> [Исходный текст]:
Едва ли какое-нибудь другое изобретение было встречено с большим недоверием и даже пренебрежением, нежели кинематограф — живая фотография. Если вся мировая улица и низы интеллигенции с восторгом и упоением отдались власти «кинемо», то на верхах к нему отнеслись холодно и враждебно. Уже невозможно стало не замечать тех бесчисленных вечерних огоньков, которыми снаружи украшает себя кинемо, не видеть пестрой толпы, волной приливающей к его дверям, — а о нем все молчали, притворялись, что не замечают, или искренно думали, что это — одна из тех пустых забав, вроде скетинг-ринка[cxxx], какими время от времени увлекается переменчивая и пустая улица. Одна-две нерешительных статьи в толстых журналах, превосходная, но мало оцененная и замеченная статья г. Чуковского[cxxxi], смутные слухи о каких-то протестах в Германии против растущего захвата кинемо[cxxxii], — это почти все, чем до сих пор было у нас ознаменовано вступление в жизнь чудесного гостя. Когда года два или три назад я впервые заговорил с некоторыми из писателей о громадном и еще неосознанном значении кинематографа[cxxxiii], о той выдающейся роли, какую суждено ему сыграть при разрешении проблемы театра, я мог вызвать только усмешку и упреки в излишнем фантазерстве.

И всего удивительнее было то, что театр, который всем существом своим заинтересован в кинемо, связан с ним узами кровного родства, — как будто вовсе не замечал своего богатого и вульгарного американского дядюшку. Не замечал даже и в ту трагическую для себя минуту, когда под напором кинемо сам пошел на улицу, занял место рядом с вечерними зелено-красными огоньками под именем «театра миниатюр».

Кажется, это отношение несколько изменилось, о кинематографе уже пробуют говорить серьезно. Но вот на днях мне привелось случайно услышать целый ряд писателей и артистов, говоривших о кинемо-театре, и я убедился, что по существу своему кинемо продолжает оставаться все тем же странным незнакомцем, развязным и в достаточной степени противным для эстетически и умственно воспитанных людей. Художественный апаш, эстетический хулиган, холостой и грабительский привод на колесо истинного искусства, — вот как определялось отношение большинства говоривших к чудесному гостю. Ставились и такие вопросы: прилично ли уважающему себя актеру выступать в кинемо? Слышались и такие патетические возгласы: как ни воспевайте {511} ваш кинемо, он никогда не убьет театра, как цветной фотографии никогда не убить живописи!..

> [Сохраненные записи]:
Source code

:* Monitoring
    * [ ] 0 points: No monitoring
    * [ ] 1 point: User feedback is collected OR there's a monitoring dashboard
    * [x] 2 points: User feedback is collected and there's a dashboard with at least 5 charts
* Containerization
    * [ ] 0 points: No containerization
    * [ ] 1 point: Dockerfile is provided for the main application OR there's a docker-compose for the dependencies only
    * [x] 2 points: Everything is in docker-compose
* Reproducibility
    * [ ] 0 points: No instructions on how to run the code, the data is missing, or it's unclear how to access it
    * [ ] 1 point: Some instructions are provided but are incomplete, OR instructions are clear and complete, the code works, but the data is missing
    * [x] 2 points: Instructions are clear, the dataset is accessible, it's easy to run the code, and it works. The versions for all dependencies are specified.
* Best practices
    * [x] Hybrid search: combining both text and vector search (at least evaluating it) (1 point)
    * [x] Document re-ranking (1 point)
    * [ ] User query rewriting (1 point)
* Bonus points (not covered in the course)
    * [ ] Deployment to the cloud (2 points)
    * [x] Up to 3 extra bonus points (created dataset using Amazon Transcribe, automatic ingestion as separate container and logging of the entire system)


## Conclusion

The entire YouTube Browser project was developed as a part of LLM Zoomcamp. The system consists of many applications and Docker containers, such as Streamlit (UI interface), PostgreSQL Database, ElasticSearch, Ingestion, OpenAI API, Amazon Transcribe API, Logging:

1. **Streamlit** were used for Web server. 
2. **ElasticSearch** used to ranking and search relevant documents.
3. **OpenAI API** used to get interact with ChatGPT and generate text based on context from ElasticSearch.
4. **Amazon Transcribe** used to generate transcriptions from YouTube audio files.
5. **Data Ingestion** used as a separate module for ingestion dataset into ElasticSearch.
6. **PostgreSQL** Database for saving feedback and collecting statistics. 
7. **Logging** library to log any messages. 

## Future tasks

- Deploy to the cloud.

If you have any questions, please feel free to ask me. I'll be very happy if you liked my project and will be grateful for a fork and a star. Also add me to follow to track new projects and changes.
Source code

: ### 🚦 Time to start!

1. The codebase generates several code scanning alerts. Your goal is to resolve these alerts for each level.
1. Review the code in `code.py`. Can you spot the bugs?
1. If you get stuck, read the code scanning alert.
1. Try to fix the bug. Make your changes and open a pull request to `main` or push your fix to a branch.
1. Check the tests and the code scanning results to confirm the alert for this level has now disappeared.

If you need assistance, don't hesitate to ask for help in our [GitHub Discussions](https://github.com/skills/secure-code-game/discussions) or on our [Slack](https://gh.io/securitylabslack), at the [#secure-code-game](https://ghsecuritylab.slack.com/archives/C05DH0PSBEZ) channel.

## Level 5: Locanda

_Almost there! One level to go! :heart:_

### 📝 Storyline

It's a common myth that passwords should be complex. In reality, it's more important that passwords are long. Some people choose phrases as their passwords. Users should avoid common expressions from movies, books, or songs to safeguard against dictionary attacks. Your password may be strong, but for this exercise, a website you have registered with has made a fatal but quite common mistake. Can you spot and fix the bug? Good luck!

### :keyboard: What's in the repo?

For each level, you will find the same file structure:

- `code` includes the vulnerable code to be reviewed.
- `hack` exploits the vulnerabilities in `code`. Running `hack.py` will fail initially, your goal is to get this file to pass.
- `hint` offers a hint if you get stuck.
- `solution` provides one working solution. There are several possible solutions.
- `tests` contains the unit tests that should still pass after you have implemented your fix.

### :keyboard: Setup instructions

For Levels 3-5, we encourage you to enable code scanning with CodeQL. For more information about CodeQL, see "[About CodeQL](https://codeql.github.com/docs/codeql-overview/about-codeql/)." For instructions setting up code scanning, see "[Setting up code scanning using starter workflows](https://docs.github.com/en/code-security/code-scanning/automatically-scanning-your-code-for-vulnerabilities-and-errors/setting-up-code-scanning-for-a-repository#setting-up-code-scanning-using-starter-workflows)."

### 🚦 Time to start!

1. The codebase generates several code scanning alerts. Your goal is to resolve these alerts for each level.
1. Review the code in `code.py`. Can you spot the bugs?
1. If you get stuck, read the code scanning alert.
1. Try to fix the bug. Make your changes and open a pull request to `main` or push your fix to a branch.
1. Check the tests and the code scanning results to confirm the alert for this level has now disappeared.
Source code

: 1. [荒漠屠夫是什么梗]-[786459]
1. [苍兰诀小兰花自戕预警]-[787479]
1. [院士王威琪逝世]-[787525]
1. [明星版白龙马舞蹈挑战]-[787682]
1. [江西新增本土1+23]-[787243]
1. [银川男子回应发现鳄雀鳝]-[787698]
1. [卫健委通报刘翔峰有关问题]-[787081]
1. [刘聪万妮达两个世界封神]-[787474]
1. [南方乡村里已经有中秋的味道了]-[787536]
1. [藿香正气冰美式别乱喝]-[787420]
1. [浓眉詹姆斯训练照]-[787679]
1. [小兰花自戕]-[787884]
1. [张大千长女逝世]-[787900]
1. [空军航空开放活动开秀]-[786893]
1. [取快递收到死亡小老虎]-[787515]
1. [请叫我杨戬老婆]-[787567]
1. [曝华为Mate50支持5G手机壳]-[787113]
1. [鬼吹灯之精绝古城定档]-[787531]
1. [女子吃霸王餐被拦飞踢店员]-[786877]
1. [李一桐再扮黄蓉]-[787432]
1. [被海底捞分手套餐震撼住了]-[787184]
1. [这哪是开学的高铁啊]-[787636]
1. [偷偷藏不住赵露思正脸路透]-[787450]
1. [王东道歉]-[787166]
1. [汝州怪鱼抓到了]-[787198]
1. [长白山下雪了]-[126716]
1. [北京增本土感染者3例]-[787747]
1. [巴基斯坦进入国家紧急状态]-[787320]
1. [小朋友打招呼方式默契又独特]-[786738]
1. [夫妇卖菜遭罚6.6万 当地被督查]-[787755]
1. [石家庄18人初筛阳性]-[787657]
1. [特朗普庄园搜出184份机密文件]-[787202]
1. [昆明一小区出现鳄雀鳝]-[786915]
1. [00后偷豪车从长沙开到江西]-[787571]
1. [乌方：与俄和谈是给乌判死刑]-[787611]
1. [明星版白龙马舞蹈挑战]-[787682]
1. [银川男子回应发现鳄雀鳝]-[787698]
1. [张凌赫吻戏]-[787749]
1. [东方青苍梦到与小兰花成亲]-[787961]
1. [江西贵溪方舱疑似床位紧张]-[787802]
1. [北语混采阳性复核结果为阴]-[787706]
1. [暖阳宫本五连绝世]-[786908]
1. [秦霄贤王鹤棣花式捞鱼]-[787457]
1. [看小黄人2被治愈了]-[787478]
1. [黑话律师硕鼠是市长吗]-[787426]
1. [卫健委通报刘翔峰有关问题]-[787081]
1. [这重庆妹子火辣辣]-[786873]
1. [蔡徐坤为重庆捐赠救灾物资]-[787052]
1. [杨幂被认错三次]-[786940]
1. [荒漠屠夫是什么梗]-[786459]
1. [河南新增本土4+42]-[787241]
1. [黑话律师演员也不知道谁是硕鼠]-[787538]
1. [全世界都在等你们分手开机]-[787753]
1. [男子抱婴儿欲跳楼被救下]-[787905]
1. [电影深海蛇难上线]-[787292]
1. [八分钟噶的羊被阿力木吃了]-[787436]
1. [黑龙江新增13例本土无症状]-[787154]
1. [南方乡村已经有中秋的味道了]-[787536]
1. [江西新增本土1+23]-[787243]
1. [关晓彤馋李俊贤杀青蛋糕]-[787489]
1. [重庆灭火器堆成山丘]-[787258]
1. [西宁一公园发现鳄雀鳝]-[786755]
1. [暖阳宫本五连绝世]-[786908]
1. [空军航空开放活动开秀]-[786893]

> [Задание]: Под каким именем театр, согласно тексту о кинематографе выше, вышел на улицу под напором кинемо?

> [Ответ]: Под именем «театра миниатюр».